Савва Иванович Мамонтов, обвиненный в растрате денег АО Московско-Ярославской железной дороги, подвергся аресту и был посажен в долговую тюрьму, где просидел почти два года, пока шел суд, который оправдал его. Но широчайшей его деятельности был положен конец.
«Демон поверженный» (1902) – это вовсе не воспроизведение гибели Демона. Он только упал, может быть, просто налетел на скалы. Распластаны крылья, гибкое сильное тело, руками он ухватился за голову, в глазах не мука, скорее удивление, почти детское. Он бессмертен, как ангелы и Бог. И это все есть на картине, что представляет вершину творчества художника. Он это знал, поэтому столь лихорадочно, даже на выставке, отдавался весь работе, желая достичь совершенства. Если физические силы человека были исчерпаны, то в сфере искусства он победил.

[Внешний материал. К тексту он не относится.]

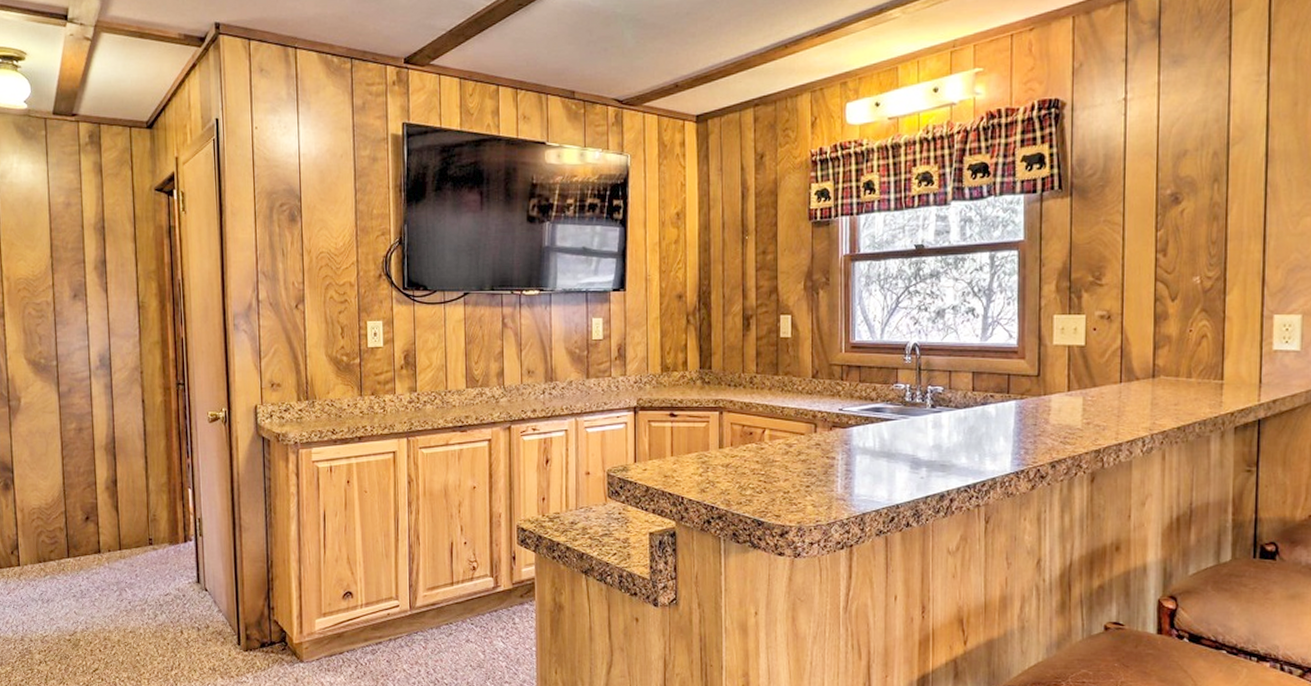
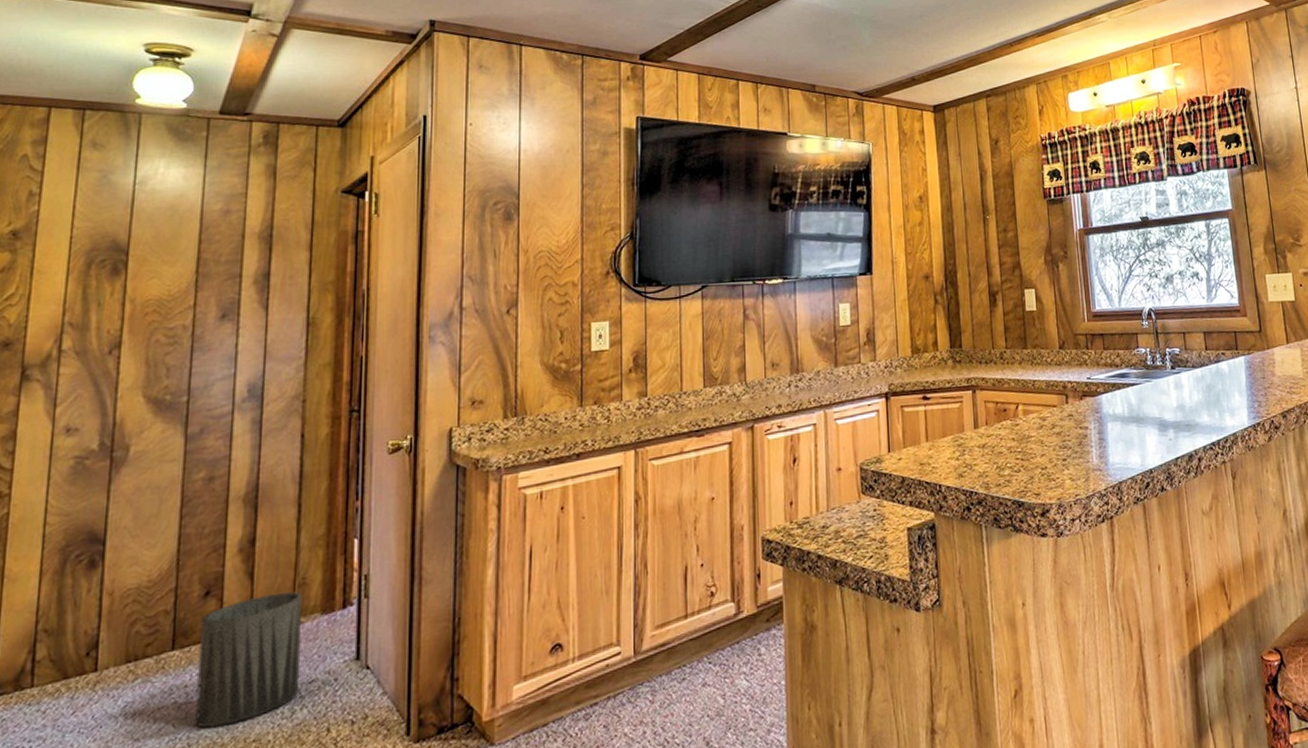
trash can: none [85,524,159,618] -> present [195,592,302,728]

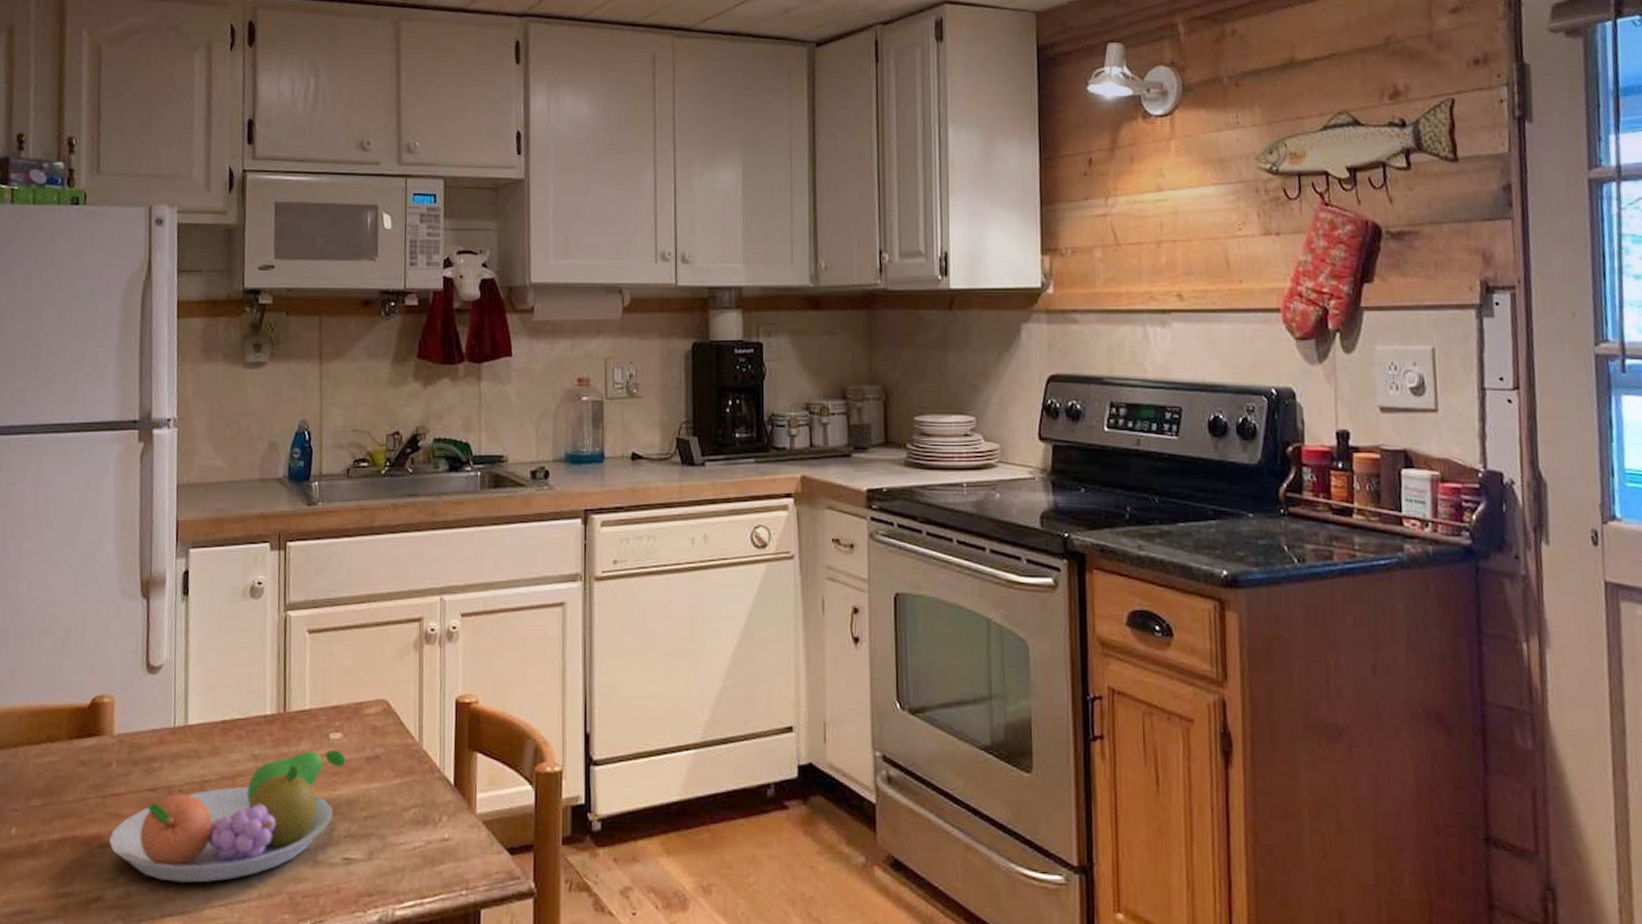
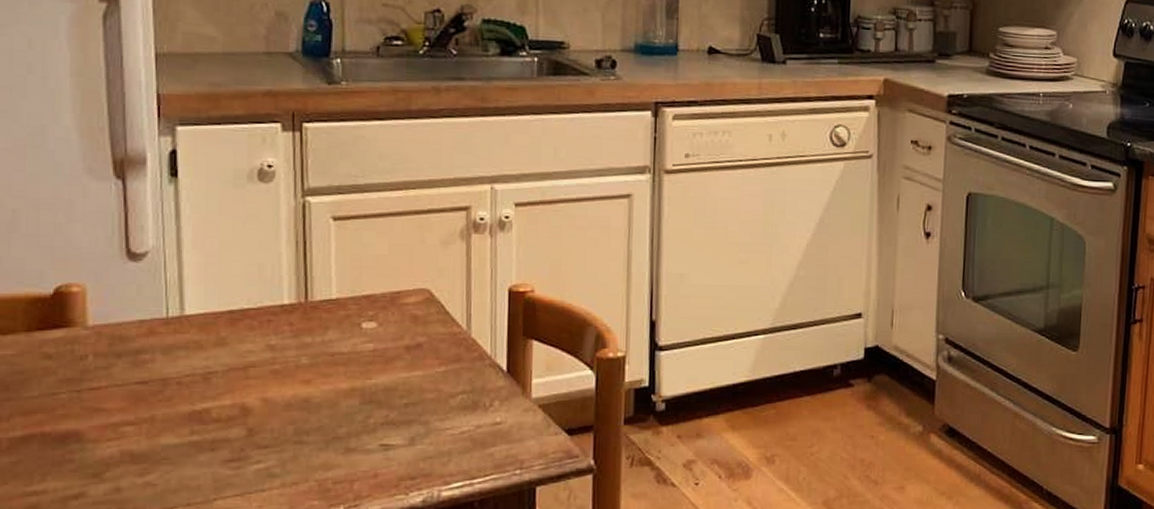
fruit bowl: present [109,749,346,883] -> none [90,339,382,475]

Болезнь художника привлекла внимание к его творчеству. На выставке «Мира искусства» осенью 1902 года экспонировалось 60 работ Врубеля, в том числе эскизы для Владимировского собора, «Демон сидящий», «Испания», «Гадалка» и др. Это была целая персональная выставка. В 1903 году вышел номер журнала «Мир искусства» со множеством репродукций и статей о Врубеле. Это была слава, нельзя назвать ее запоздалой. Преувеличивать безумие художника, по аналогии с безумием Ницше, тоже не следует. К счастью Врубеля, у него были два ангела-хранителя – сестра и жена – и врачи, сознававшие значение личности больного, чему способствовала и слава.